Taxas de juros e turbulência internacional levam a sinais de recuo na economia catarinense

Mas Estado continua liderando com a menor taxa de desemprego e crescimento do PIB

Joice Quadros

Publicado em: 1 de abril de 2026

3 min.

Foto: Freepik

Reflexo da desaceleração motivada pelo ciclo de alta dos juros no País, que restringe o acesso a crédito e posterga investimentos, e em decorrência do cenário externo turbulento, foram as principais causas apontadas pelo Observatório da FIESC, que estão levando a sinais de recuo na economia catarinense.

De acordo com dados do observatório, a indústria catarinense registrou queda de 6,5% em janeiro, comparando com o mesmo mês em 2025. Dos 14 setores pesquisados em Santa Catarina, apenas dois apresentaram desempenho positivo em janeiro. O destaque entre as quedas ficou com a fabricação de móveis, que recuou quase 25,9% e a fabricação de veículos, que caiu 24,9%.

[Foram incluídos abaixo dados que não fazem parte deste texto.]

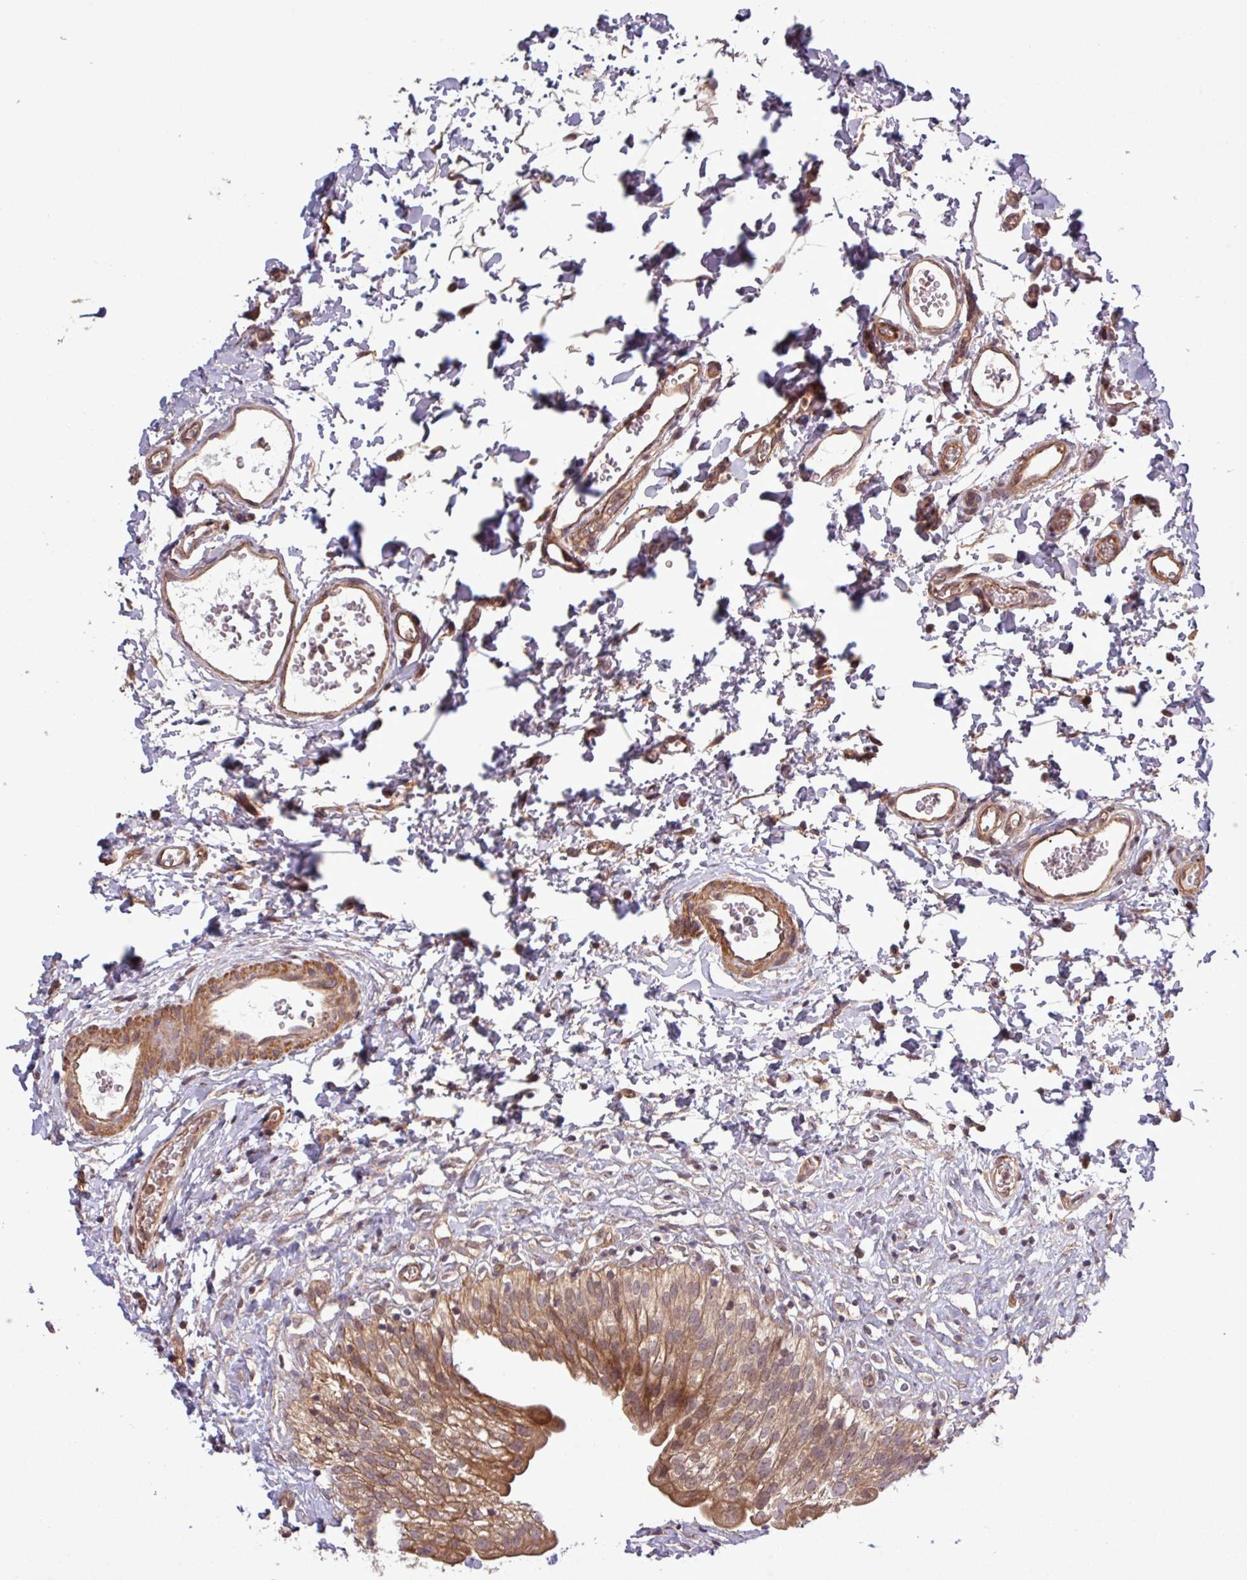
{"staining": {"intensity": "strong", "quantity": ">75%", "location": "cytoplasmic/membranous"}, "tissue": "urinary bladder", "cell_type": "Urothelial cells", "image_type": "normal", "snomed": [{"axis": "morphology", "description": "Normal tissue, NOS"}, {"axis": "topography", "description": "Urinary bladder"}], "caption": "Brown immunohistochemical staining in unremarkable human urinary bladder exhibits strong cytoplasmic/membranous expression in approximately >75% of urothelial cells. (IHC, brightfield microscopy, high magnification).", "gene": "TRABD2A", "patient": {"sex": "male", "age": 51}}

Entre os resultados positivos estão o comércio ampliado, que avançou 2,5% na comparação com janeiro de 2025, impulsionado pelo incremento de 42,3% na comercialização de equipamentos e materiais para escritório, informática e comunicação, e as vendas dos hipermercados e supermercados, que cresceram 8,5%, também contribuindo para o resultado.

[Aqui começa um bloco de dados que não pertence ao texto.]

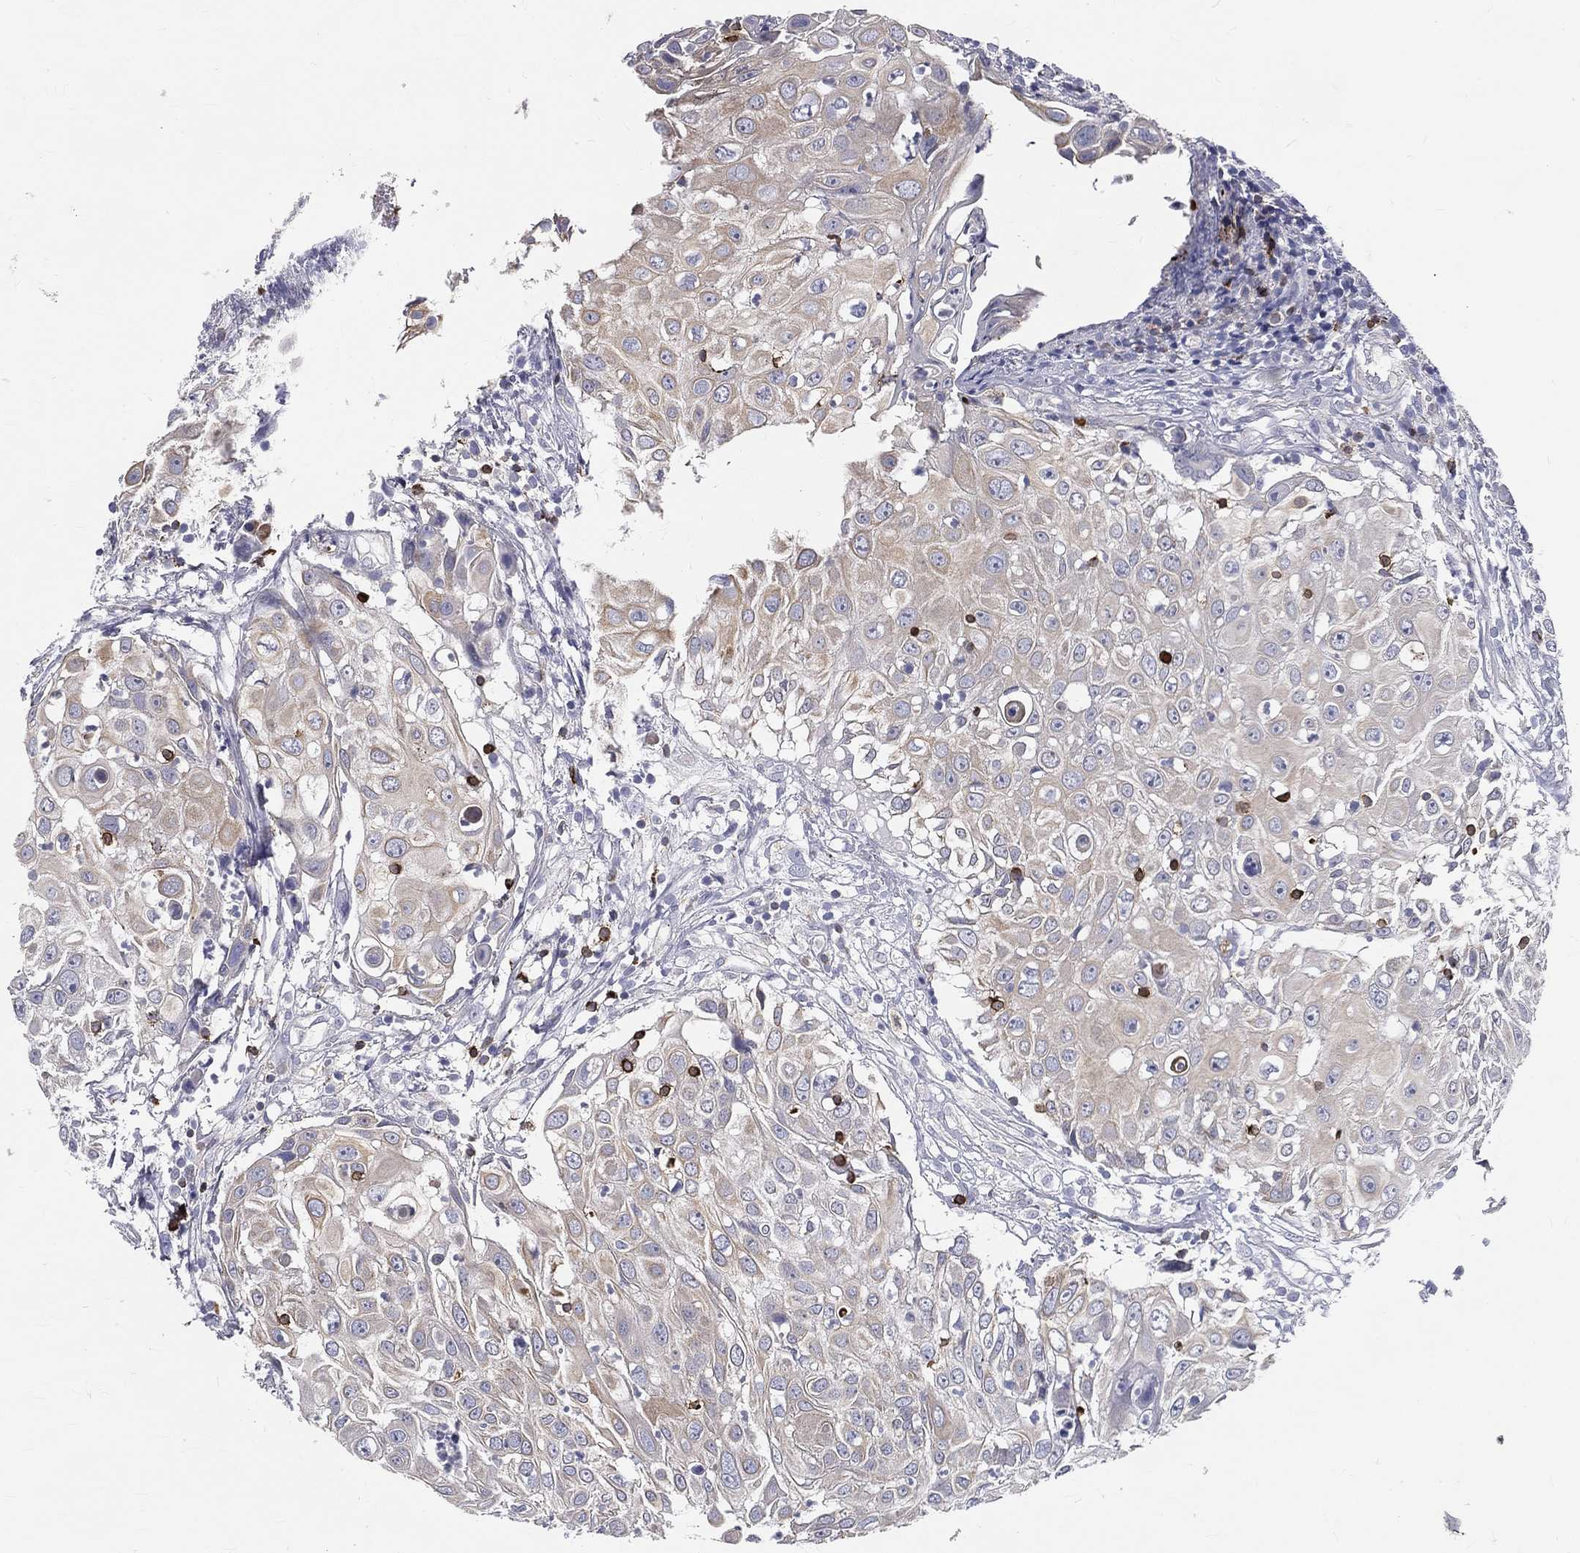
{"staining": {"intensity": "negative", "quantity": "none", "location": "none"}, "tissue": "urothelial cancer", "cell_type": "Tumor cells", "image_type": "cancer", "snomed": [{"axis": "morphology", "description": "Urothelial carcinoma, High grade"}, {"axis": "topography", "description": "Urinary bladder"}], "caption": "The IHC photomicrograph has no significant expression in tumor cells of high-grade urothelial carcinoma tissue.", "gene": "CTSW", "patient": {"sex": "female", "age": 79}}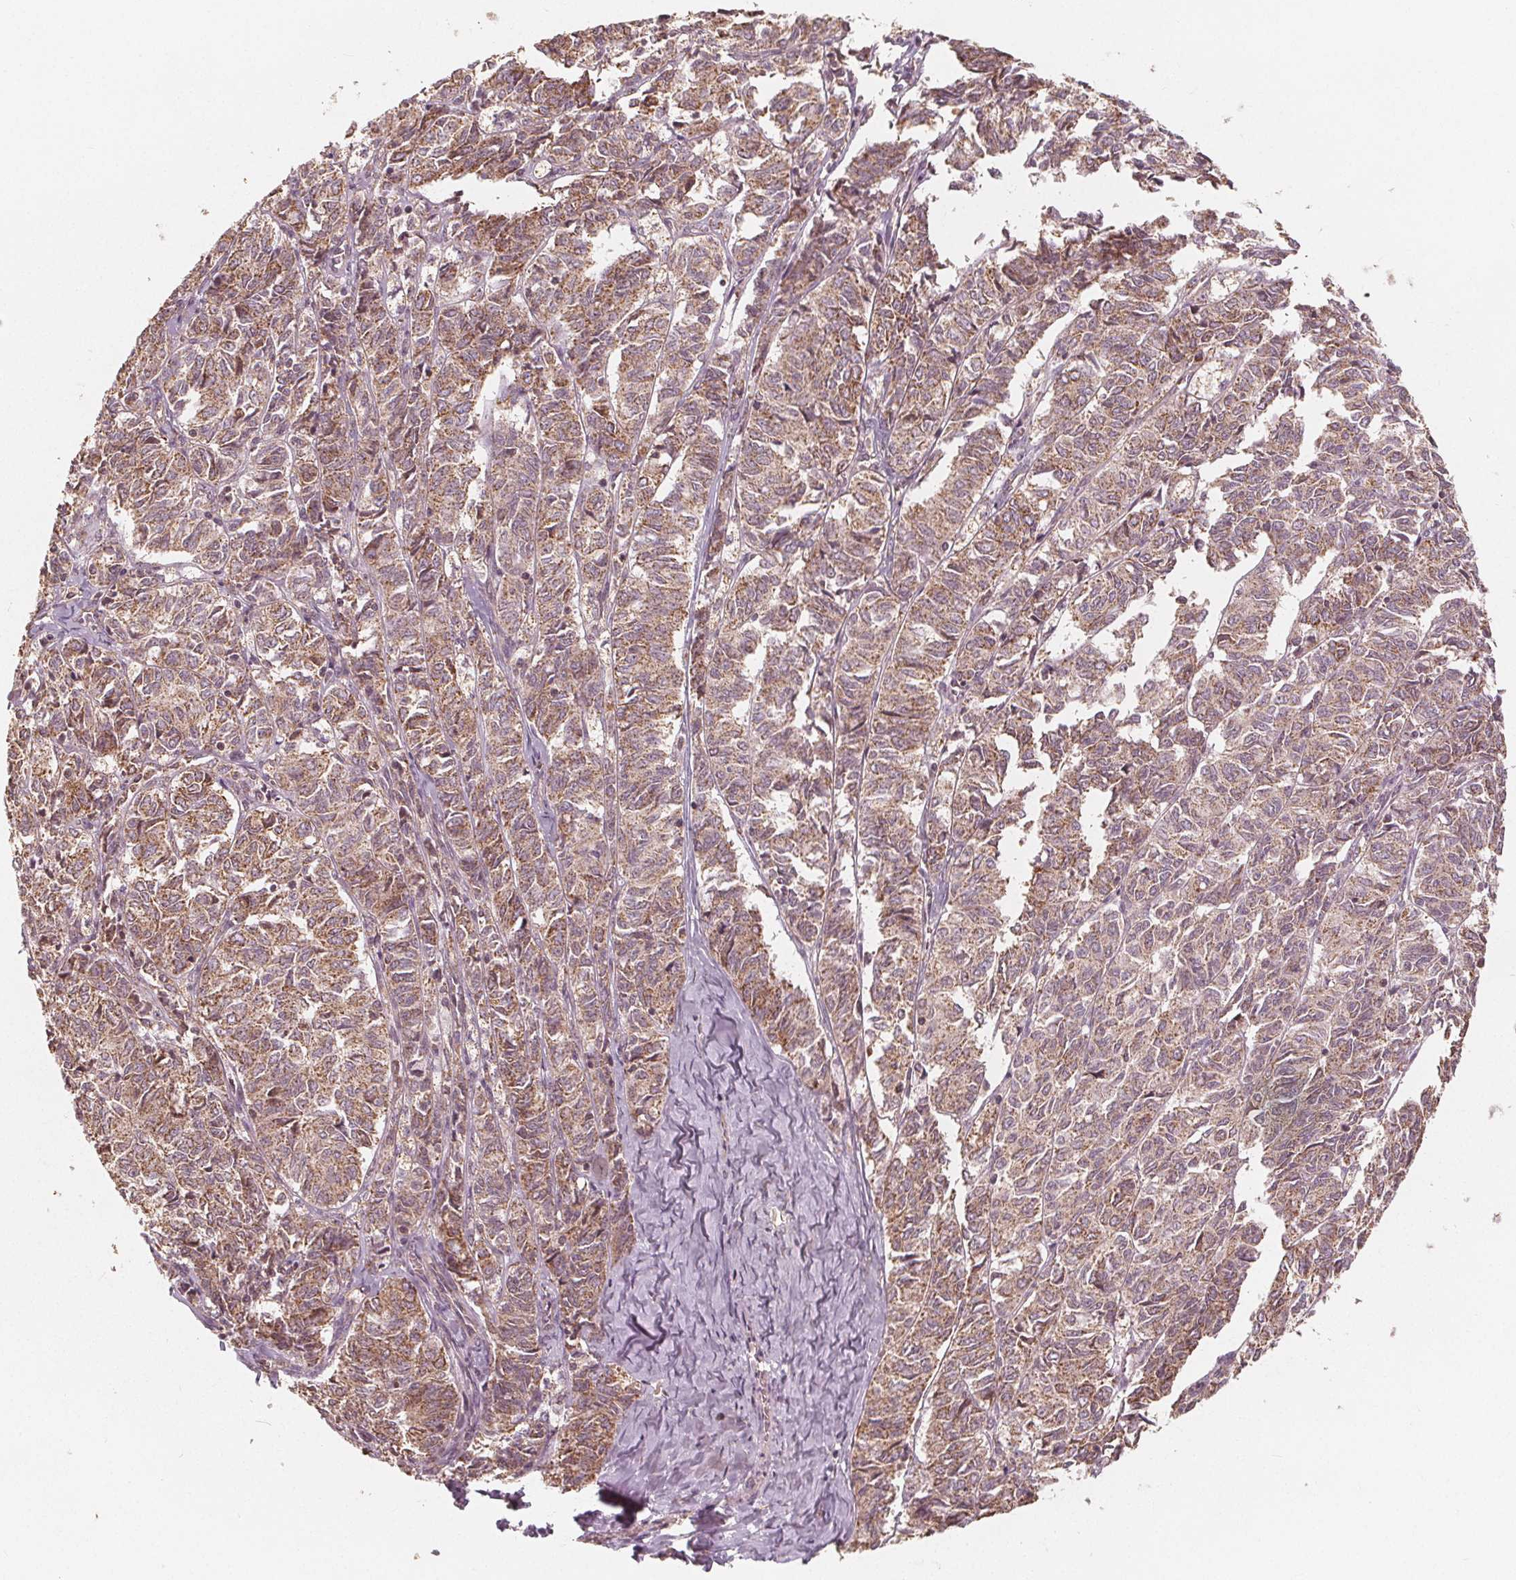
{"staining": {"intensity": "moderate", "quantity": ">75%", "location": "cytoplasmic/membranous"}, "tissue": "ovarian cancer", "cell_type": "Tumor cells", "image_type": "cancer", "snomed": [{"axis": "morphology", "description": "Carcinoma, endometroid"}, {"axis": "topography", "description": "Ovary"}], "caption": "Immunohistochemical staining of human ovarian cancer (endometroid carcinoma) exhibits moderate cytoplasmic/membranous protein positivity in approximately >75% of tumor cells.", "gene": "PEX26", "patient": {"sex": "female", "age": 80}}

Já no mercado de trabalho, Santa Catarina permanece se destacando  com a menor taxa de desemprego do País, de 2,2%, segundo dados da Diretoria de Políticas Públicas da Secretaria de Estado do Planejamento, e estimativas do Produto Interno Bruto (PIB) apontam um crescimento de 6,9% nos últimos 12 meses encerrados em março.

O resultado representa uma aceleração frente aos 5,4% registrados até dezembro de 2024. As projeções do PIB catarinense foram feitas pela Secretaria de Estado do Planejamento (Seplan) com base em um painel com mais de 28 indicadores da economia estadual e nacional e representam uma prévia do desempenho nacional, já que os dados oficiais são divulgados com dois anos de atraso.

Com informações publicadas pela FIESC e Seplan.